As he travels up and down the highway, we're introduced to a mix of characters, all fiercely guarding their privacy - after all, they live in such remote areas for a reason. We learn just enough about them to get hints about why they prefer their off-the-grid lives. Then Ben notices a mysterious new woman taking up residence in a deserted, incomplete housing development. As they become acquainted, he gradually learns her back story and starts to wonder if her appearance has something to do with the odd occurrences that have suddenly popped up. And, of course, a romance develops.
"The highway lolled ahead in the sunlight. It was mine and it made me happy. It didn't bother me that it was mine because no one else wanted it."
I loved the striking setting of this novel. I lived in Utah for a few years and the descriptions of the highway brought back memories of the rugged, beautiful landscape south of Salt Lake City.
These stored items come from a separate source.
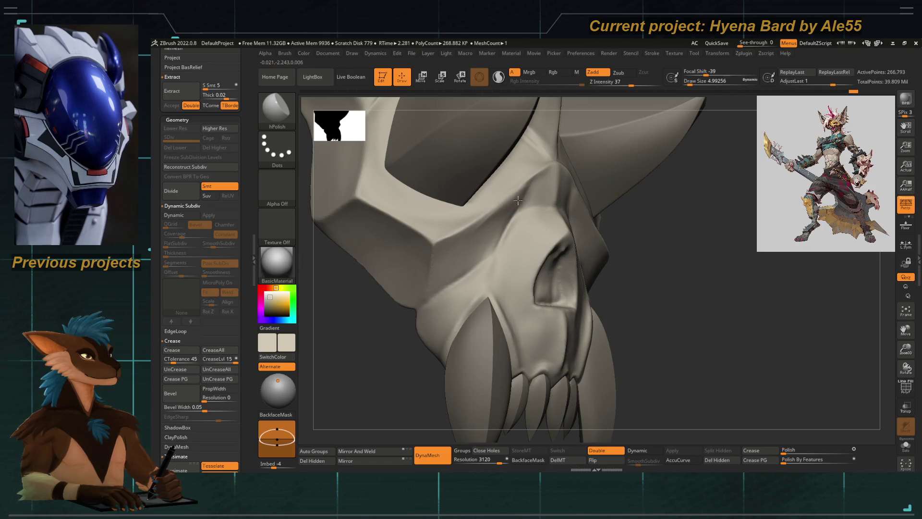
shift+drag(398, 333, 481, 250)
key(space)
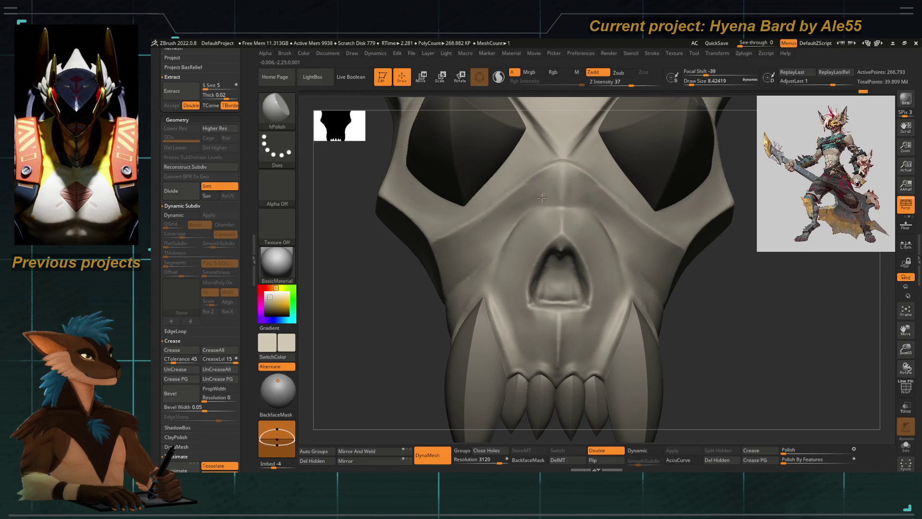
right_drag(495, 239, 510, 223)
Step: Select DamStandard and zoom in on the nose cavity and eye socket in front view
key(b)
key(d)
key(s)
key(space)
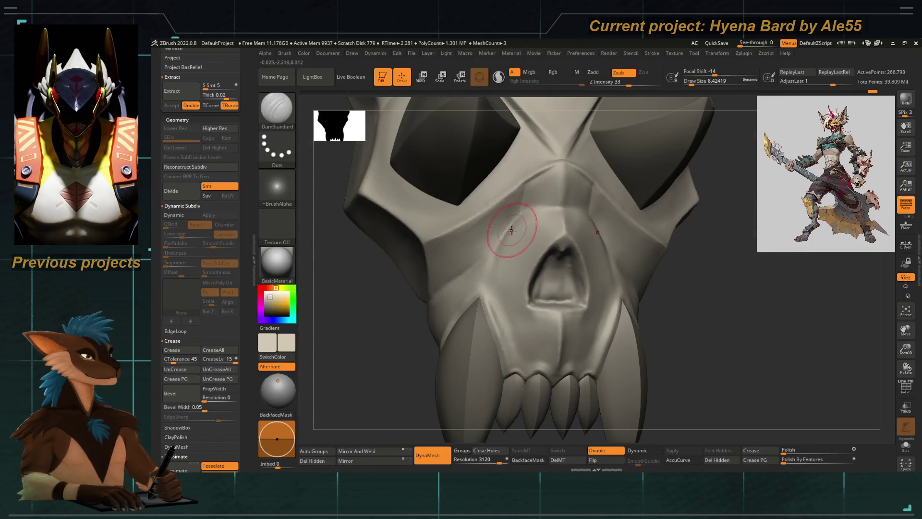
right_drag(476, 281, 458, 297)
mouse_move(384, 333)
alt+right_down()
mouse_move(343, 220)
mouse_move(352, 333)
mouse_move(532, 310)
alt+right_up()
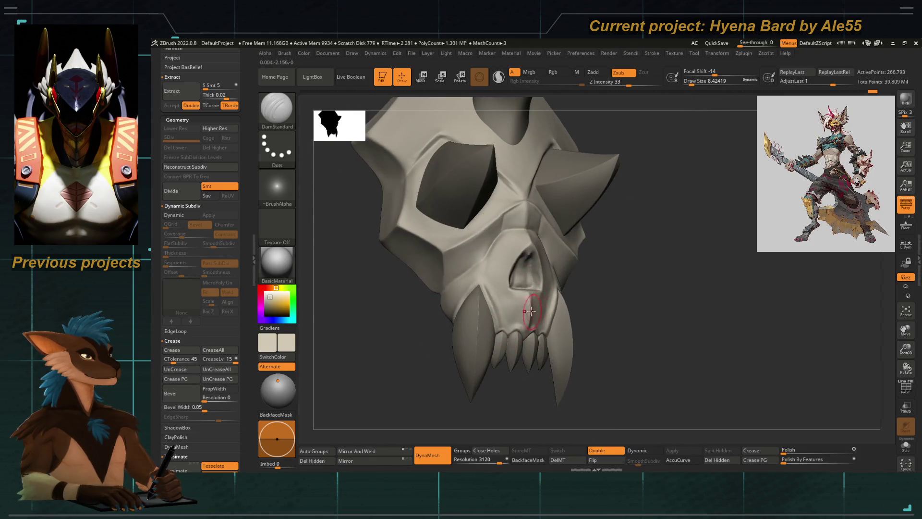
alt+right_drag(488, 268, 497, 232)
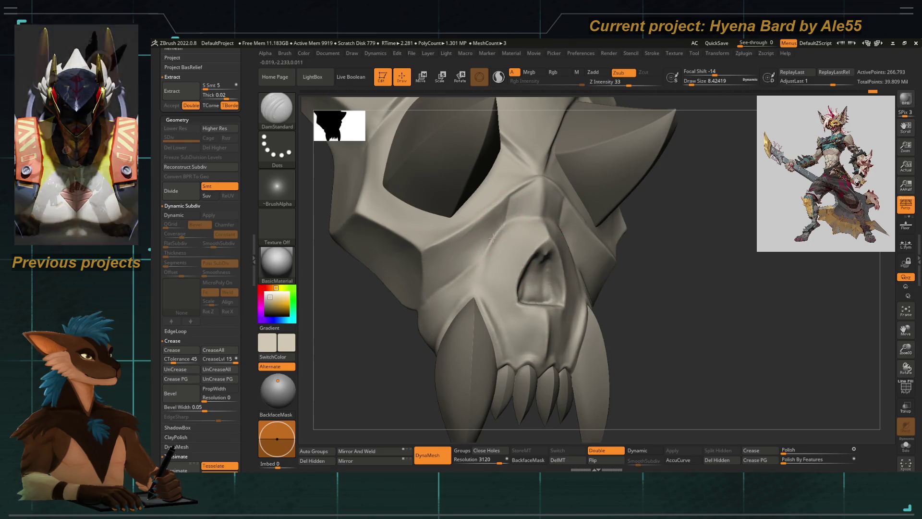
mouse_move(370, 332)
shift+right_down()
mouse_move(370, 344)
mouse_move(392, 288)
shift+right_up()
mouse_move(422, 313)
mouse_down()
mouse_move(466, 298)
mouse_move(486, 317)
mouse_up()
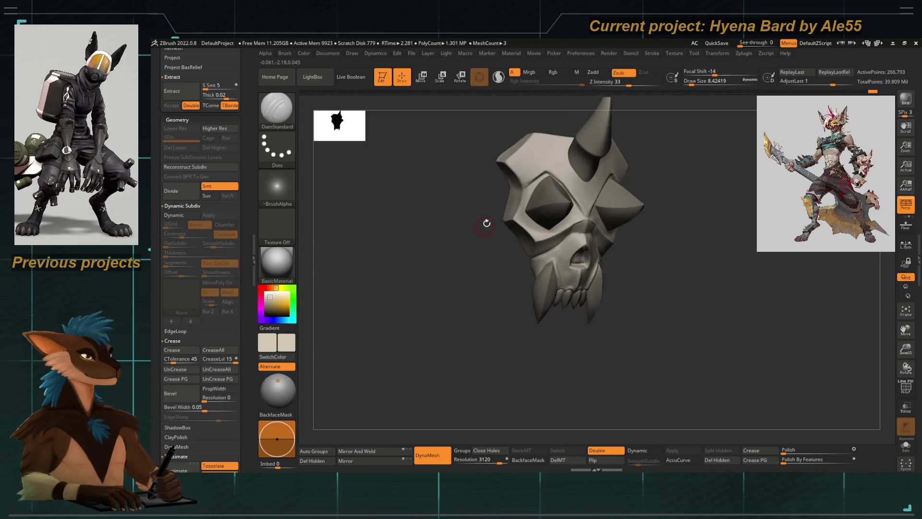
Step: Return to the hPolish brush and frame the whole skull in front view
key(b)
key(h)
key(p)
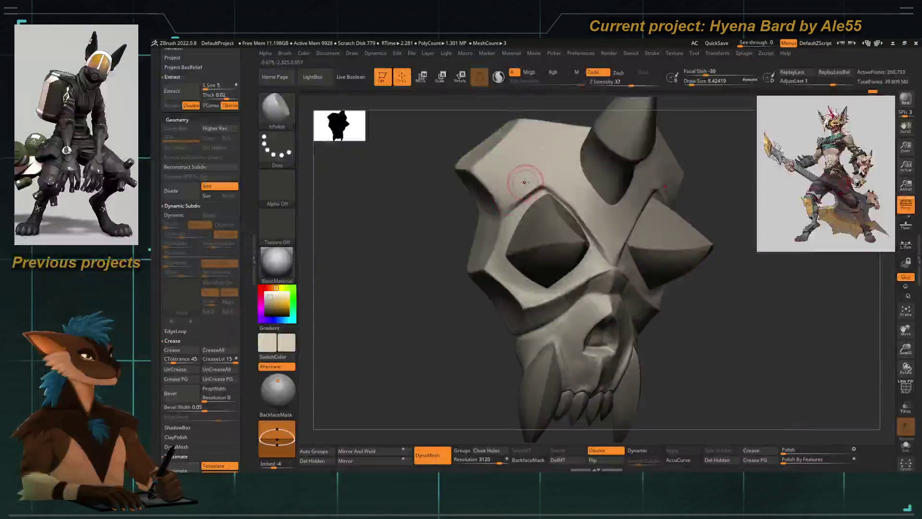
key(f)
mouse_move(391, 258)
mouse_down()
mouse_move(491, 308)
mouse_move(508, 262)
mouse_up()
key(f)
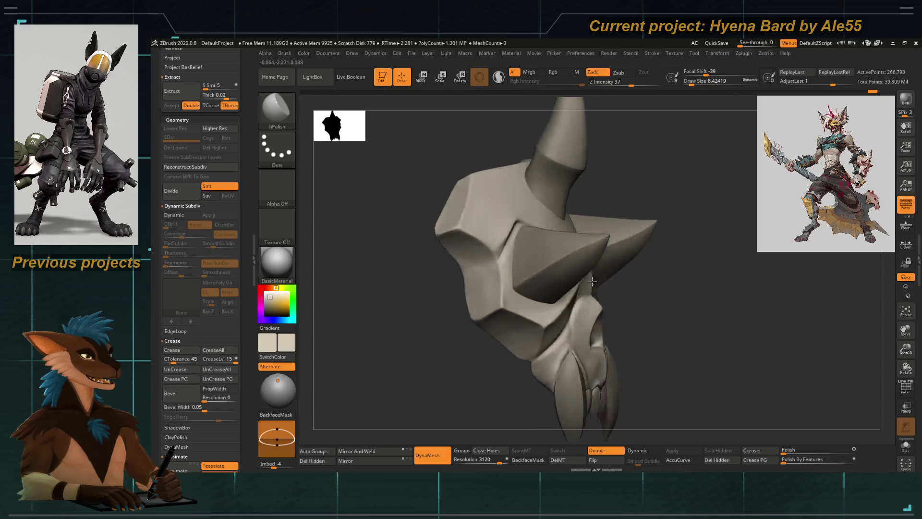
drag(490, 228, 448, 323)
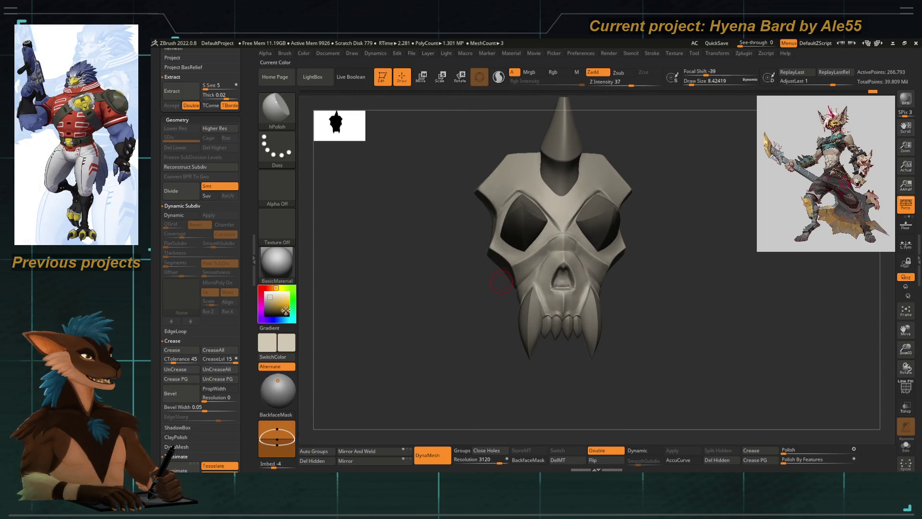
Step: In the Tool palette, collapse Tessimate and expand the Geometry > ZRemesher settings
scroll(244, 292, down, 5)
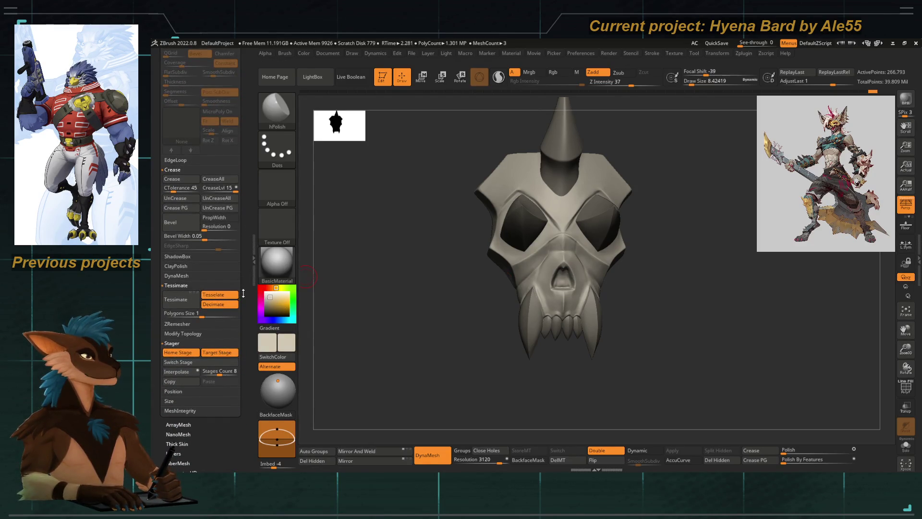
scroll(245, 316, up, 1)
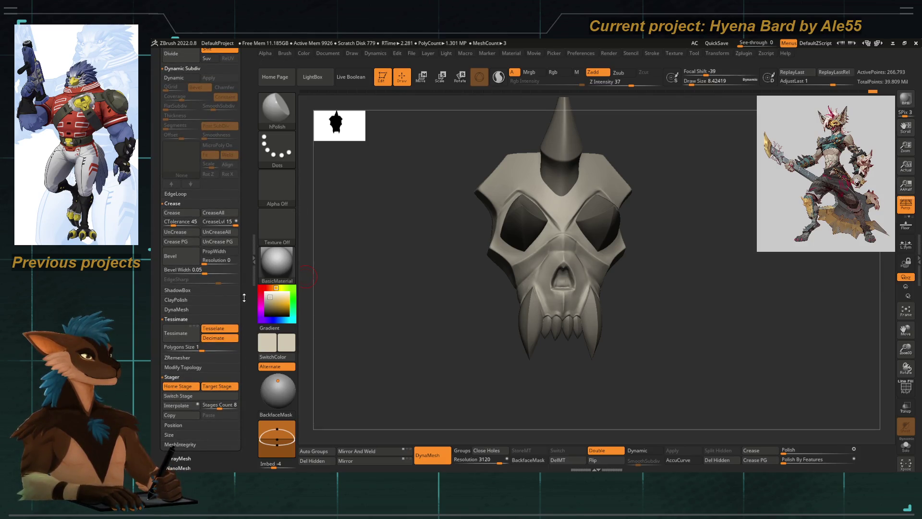
scroll(246, 316, up, 1)
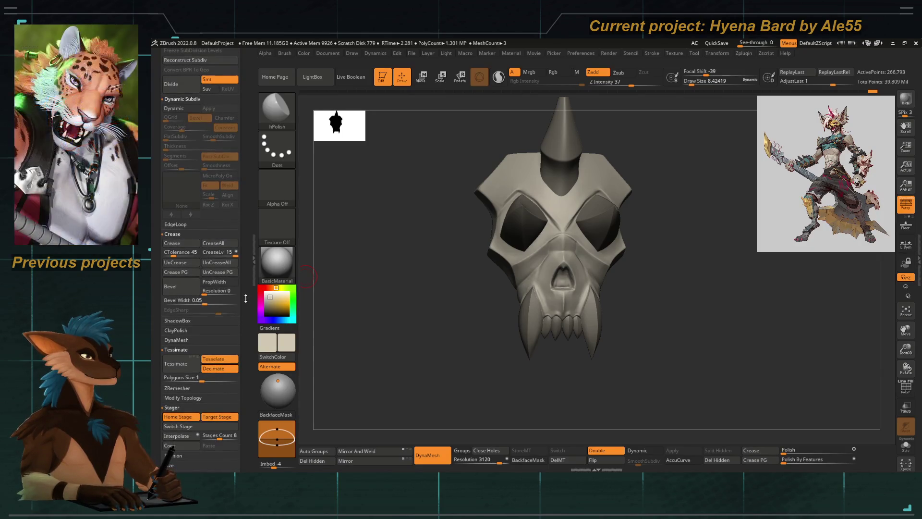
scroll(246, 314, up, 1)
scroll(247, 312, down, 2)
scroll(247, 312, down, 2)
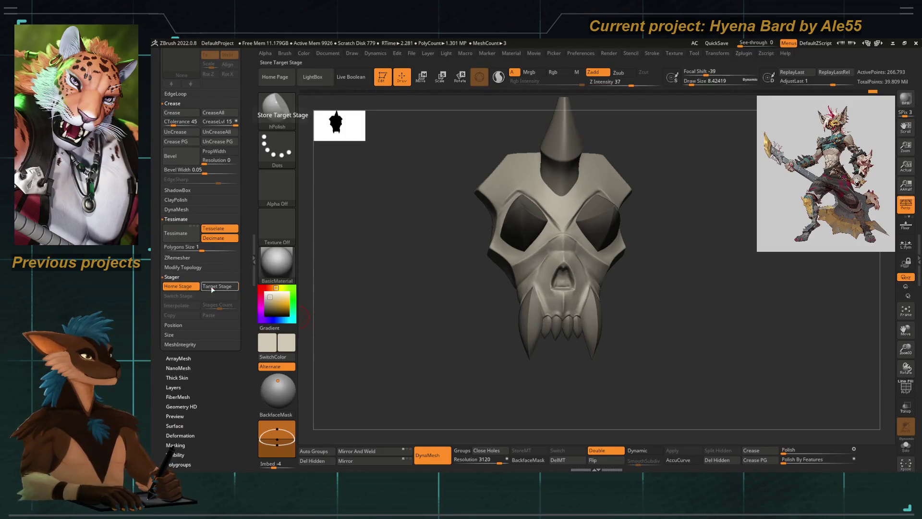
scroll(213, 289, up, 3)
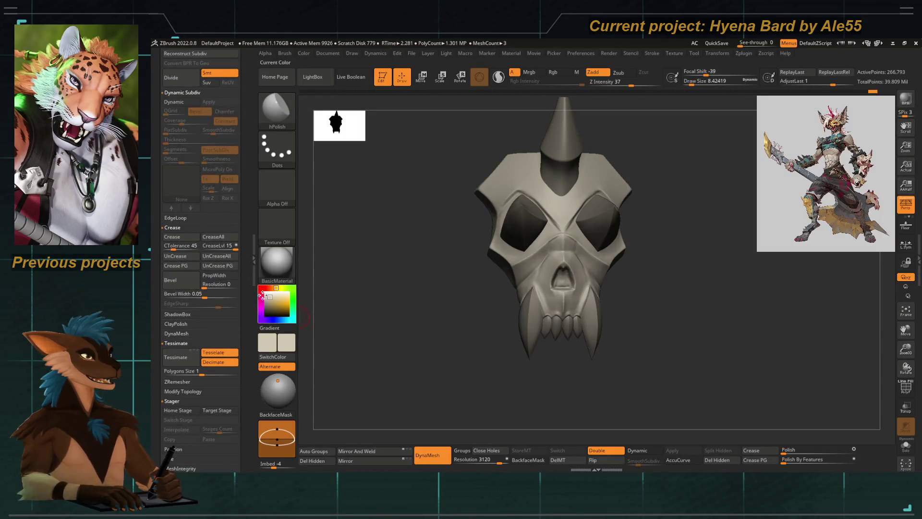
drag(401, 262, 416, 325)
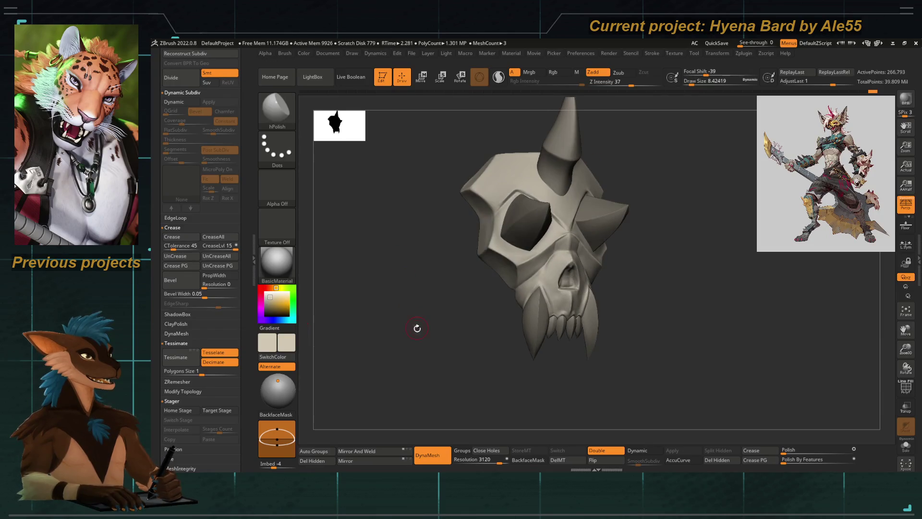
scroll(243, 293, down, 1)
scroll(242, 292, down, 2)
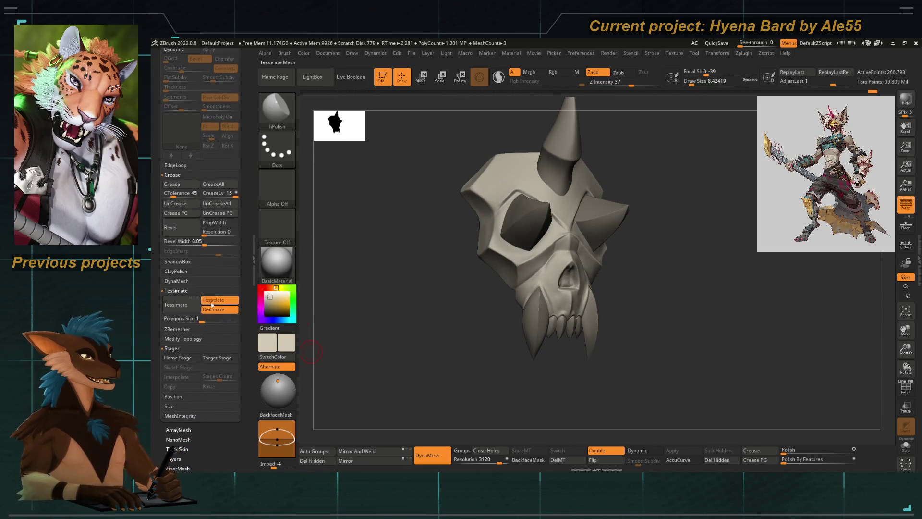
click(177, 291)
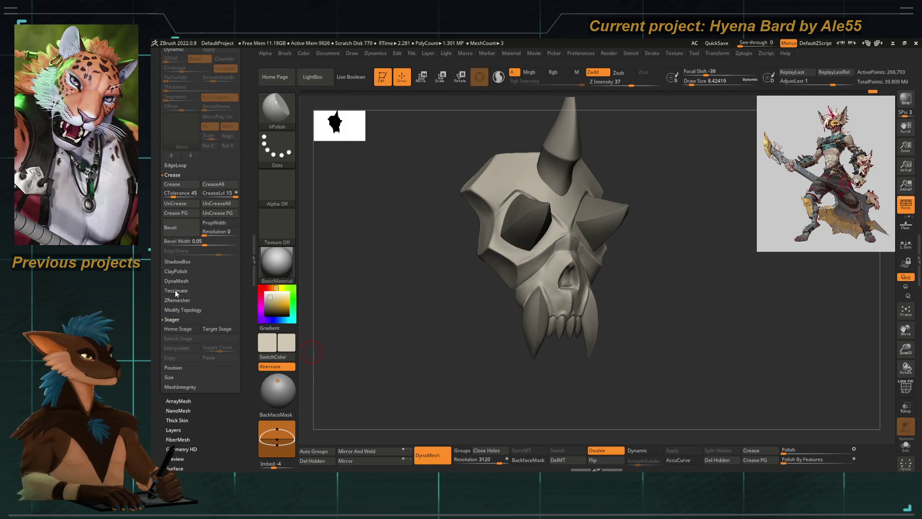
click(177, 300)
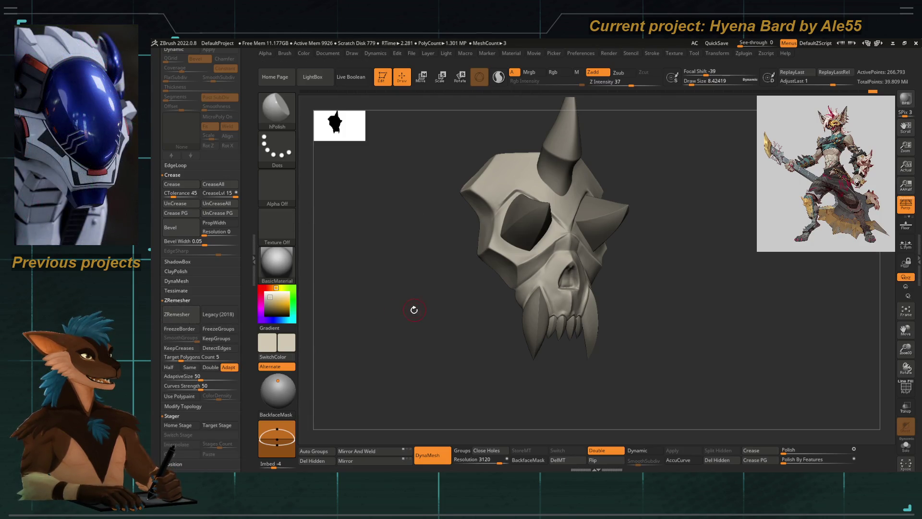
Step: Toggle PolyF on and off, then select the Move Topological brush
drag(414, 310, 478, 304)
click(905, 391)
click(904, 391)
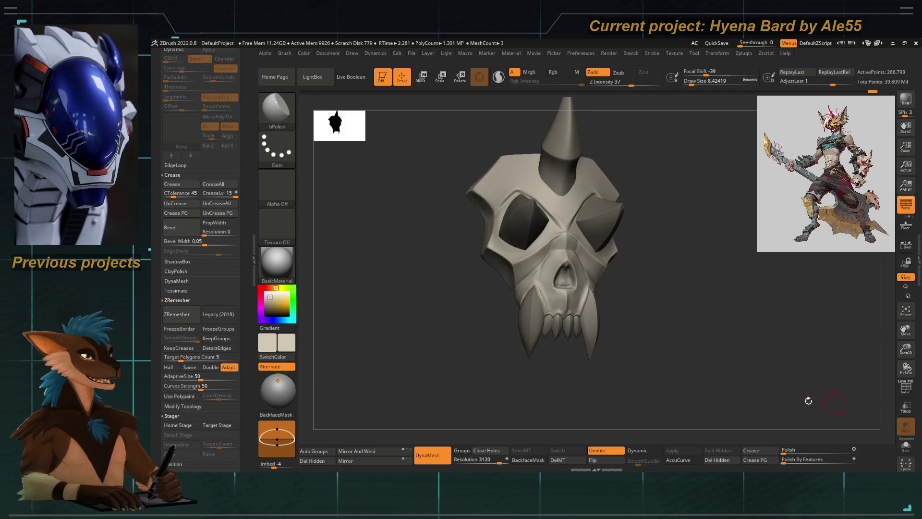
mouse_move(634, 372)
mouse_down()
mouse_move(477, 276)
mouse_move(446, 235)
mouse_move(485, 250)
mouse_up()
I really enjoyed getting to know Ben Winters, a fully realized, complex character that I believed. The mysterious woman love interest and Walt, the taciturn diner owner, were intriguing and good additions though not nearly as fully developed. We are given just enough bits and pieces about the various other bit-part characters to make them interesting but not to get invested in their lives.
"Why don't people with money and power realize that when they screw around with the little guy, when they don't have to - especially when it's a little guy like me with not a damn thing to lose - sometimes the little guy is just going to get pissed off and stubborn up? It was all I could do and I was sure as hell going to do it."
If you're looking for a hard bitten, actual mystery, you might be disappointed in this book. While there is a bit of a mystery - where did the mysterious woman come from, who's after her and why? - for me, it's not the best part of the story. Ben and his quiet life on the highway is the best part. Read this book for the characters and the smooth storytelling.